* _Objective_
Copy each of the items below word for word, keeping every line unchanged.

* _Source data_
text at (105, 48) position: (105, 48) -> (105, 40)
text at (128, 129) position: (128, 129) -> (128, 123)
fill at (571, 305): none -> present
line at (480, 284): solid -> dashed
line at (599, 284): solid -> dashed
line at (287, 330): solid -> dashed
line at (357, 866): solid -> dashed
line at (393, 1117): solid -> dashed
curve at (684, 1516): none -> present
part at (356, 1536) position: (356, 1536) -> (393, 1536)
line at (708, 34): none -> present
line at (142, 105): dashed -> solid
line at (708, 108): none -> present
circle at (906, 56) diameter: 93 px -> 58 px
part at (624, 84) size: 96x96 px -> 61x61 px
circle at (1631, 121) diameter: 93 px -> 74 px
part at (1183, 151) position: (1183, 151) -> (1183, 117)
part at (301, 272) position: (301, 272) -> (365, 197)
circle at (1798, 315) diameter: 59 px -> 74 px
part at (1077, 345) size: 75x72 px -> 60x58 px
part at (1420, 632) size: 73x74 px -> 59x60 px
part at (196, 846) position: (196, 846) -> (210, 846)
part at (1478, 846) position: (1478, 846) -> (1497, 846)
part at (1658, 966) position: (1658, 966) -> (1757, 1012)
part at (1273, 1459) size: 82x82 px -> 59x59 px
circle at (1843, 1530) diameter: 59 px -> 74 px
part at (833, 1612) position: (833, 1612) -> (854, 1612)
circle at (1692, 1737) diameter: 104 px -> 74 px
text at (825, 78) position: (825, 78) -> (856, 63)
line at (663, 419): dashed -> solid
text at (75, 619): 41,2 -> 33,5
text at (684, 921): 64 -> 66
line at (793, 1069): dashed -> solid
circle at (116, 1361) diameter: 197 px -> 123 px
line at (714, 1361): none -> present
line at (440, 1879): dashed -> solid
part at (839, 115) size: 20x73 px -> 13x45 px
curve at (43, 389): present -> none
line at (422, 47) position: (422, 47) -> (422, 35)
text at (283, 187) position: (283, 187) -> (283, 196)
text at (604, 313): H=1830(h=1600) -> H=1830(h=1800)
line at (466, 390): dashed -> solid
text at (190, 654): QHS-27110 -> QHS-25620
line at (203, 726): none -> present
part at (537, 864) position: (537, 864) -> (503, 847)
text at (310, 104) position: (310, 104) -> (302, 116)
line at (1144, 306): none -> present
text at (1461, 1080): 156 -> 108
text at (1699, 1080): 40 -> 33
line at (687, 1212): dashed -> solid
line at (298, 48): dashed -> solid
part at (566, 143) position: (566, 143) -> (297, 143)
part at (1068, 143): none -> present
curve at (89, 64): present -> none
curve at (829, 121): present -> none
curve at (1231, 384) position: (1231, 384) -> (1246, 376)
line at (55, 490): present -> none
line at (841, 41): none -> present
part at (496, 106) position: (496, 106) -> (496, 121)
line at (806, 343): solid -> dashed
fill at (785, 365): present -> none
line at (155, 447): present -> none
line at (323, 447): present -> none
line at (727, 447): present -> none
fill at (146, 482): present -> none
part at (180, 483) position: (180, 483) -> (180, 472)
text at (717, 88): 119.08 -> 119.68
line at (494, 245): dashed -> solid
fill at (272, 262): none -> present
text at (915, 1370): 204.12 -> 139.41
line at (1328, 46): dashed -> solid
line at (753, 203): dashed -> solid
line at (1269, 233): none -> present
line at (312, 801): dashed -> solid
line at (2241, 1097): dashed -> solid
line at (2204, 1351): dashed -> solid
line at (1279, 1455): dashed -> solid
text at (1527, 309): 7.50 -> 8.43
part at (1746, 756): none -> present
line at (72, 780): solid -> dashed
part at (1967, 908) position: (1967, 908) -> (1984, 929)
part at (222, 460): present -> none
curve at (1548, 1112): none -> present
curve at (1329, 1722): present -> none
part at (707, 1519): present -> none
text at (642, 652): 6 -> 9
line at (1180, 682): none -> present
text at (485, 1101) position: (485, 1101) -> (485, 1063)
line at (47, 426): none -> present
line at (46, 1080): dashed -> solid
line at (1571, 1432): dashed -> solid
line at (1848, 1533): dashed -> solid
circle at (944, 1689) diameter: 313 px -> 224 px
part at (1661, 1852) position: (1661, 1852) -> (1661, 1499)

* _Answer in full_
text at (105, 48) position: (105, 48) -> (105, 40)
text at (128, 129) position: (128, 129) -> (128, 123)
fill at (571, 305): none -> present
line at (480, 284): solid -> dashed
line at (599, 284): solid -> dashed
line at (287, 330): solid -> dashed
line at (357, 866): solid -> dashed
line at (393, 1117): solid -> dashed
curve at (684, 1516): none -> present
part at (356, 1536) position: (356, 1536) -> (393, 1536)
line at (708, 34): none -> present
line at (142, 105): dashed -> solid
line at (708, 108): none -> present
circle at (906, 56) diameter: 93 px -> 58 px
part at (624, 84) size: 96x96 px -> 61x61 px
circle at (1631, 121) diameter: 93 px -> 74 px
part at (1183, 151) position: (1183, 151) -> (1183, 117)
part at (301, 272) position: (301, 272) -> (365, 197)
circle at (1798, 315) diameter: 59 px -> 74 px
part at (1077, 345) size: 75x72 px -> 60x58 px
part at (1420, 632) size: 73x74 px -> 59x60 px
part at (196, 846) position: (196, 846) -> (210, 846)
part at (1478, 846) position: (1478, 846) -> (1497, 846)
part at (1658, 966) position: (1658, 966) -> (1757, 1012)
part at (1273, 1459) size: 82x82 px -> 59x59 px
circle at (1843, 1530) diameter: 59 px -> 74 px
part at (833, 1612) position: (833, 1612) -> (854, 1612)
circle at (1692, 1737) diameter: 104 px -> 74 px
text at (825, 78) position: (825, 78) -> (856, 63)
line at (663, 419): dashed -> solid
text at (75, 619): 41,2 -> 33,5
text at (684, 921): 64 -> 66
line at (793, 1069): dashed -> solid
circle at (116, 1361) diameter: 197 px -> 123 px
line at (714, 1361): none -> present
line at (440, 1879): dashed -> solid
part at (839, 115) size: 20x73 px -> 13x45 px
curve at (43, 389): present -> none
line at (422, 47) position: (422, 47) -> (422, 35)
text at (283, 187) position: (283, 187) -> (283, 196)
text at (604, 313): H=1830(h=1600) -> H=1830(h=1800)
line at (466, 390): dashed -> solid
text at (190, 654): QHS-27110 -> QHS-25620
line at (203, 726): none -> present
part at (537, 864) position: (537, 864) -> (503, 847)
text at (310, 104) position: (310, 104) -> (302, 116)
line at (1144, 306): none -> present
text at (1461, 1080): 156 -> 108
text at (1699, 1080): 40 -> 33
line at (687, 1212): dashed -> solid
line at (298, 48): dashed -> solid
part at (566, 143) position: (566, 143) -> (297, 143)
part at (1068, 143): none -> present
curve at (89, 64): present -> none
curve at (829, 121): present -> none
curve at (1231, 384) position: (1231, 384) -> (1246, 376)
line at (55, 490): present -> none
line at (841, 41): none -> present
part at (496, 106) position: (496, 106) -> (496, 121)
line at (806, 343): solid -> dashed
fill at (785, 365): present -> none
line at (155, 447): present -> none
line at (323, 447): present -> none
line at (727, 447): present -> none
fill at (146, 482): present -> none
part at (180, 483) position: (180, 483) -> (180, 472)
text at (717, 88): 119.08 -> 119.68
line at (494, 245): dashed -> solid
fill at (272, 262): none -> present
text at (915, 1370): 204.12 -> 139.41
line at (1328, 46): dashed -> solid
line at (753, 203): dashed -> solid
line at (1269, 233): none -> present
line at (312, 801): dashed -> solid
line at (2241, 1097): dashed -> solid
line at (2204, 1351): dashed -> solid
line at (1279, 1455): dashed -> solid
text at (1527, 309): 7.50 -> 8.43
part at (1746, 756): none -> present
line at (72, 780): solid -> dashed
part at (1967, 908) position: (1967, 908) -> (1984, 929)
part at (222, 460): present -> none
curve at (1548, 1112): none -> present
curve at (1329, 1722): present -> none
part at (707, 1519): present -> none
text at (642, 652): 6 -> 9
line at (1180, 682): none -> present
text at (485, 1101) position: (485, 1101) -> (485, 1063)
line at (47, 426): none -> present
line at (46, 1080): dashed -> solid
line at (1571, 1432): dashed -> solid
line at (1848, 1533): dashed -> solid
circle at (944, 1689) diameter: 313 px -> 224 px
part at (1661, 1852) position: (1661, 1852) -> (1661, 1499)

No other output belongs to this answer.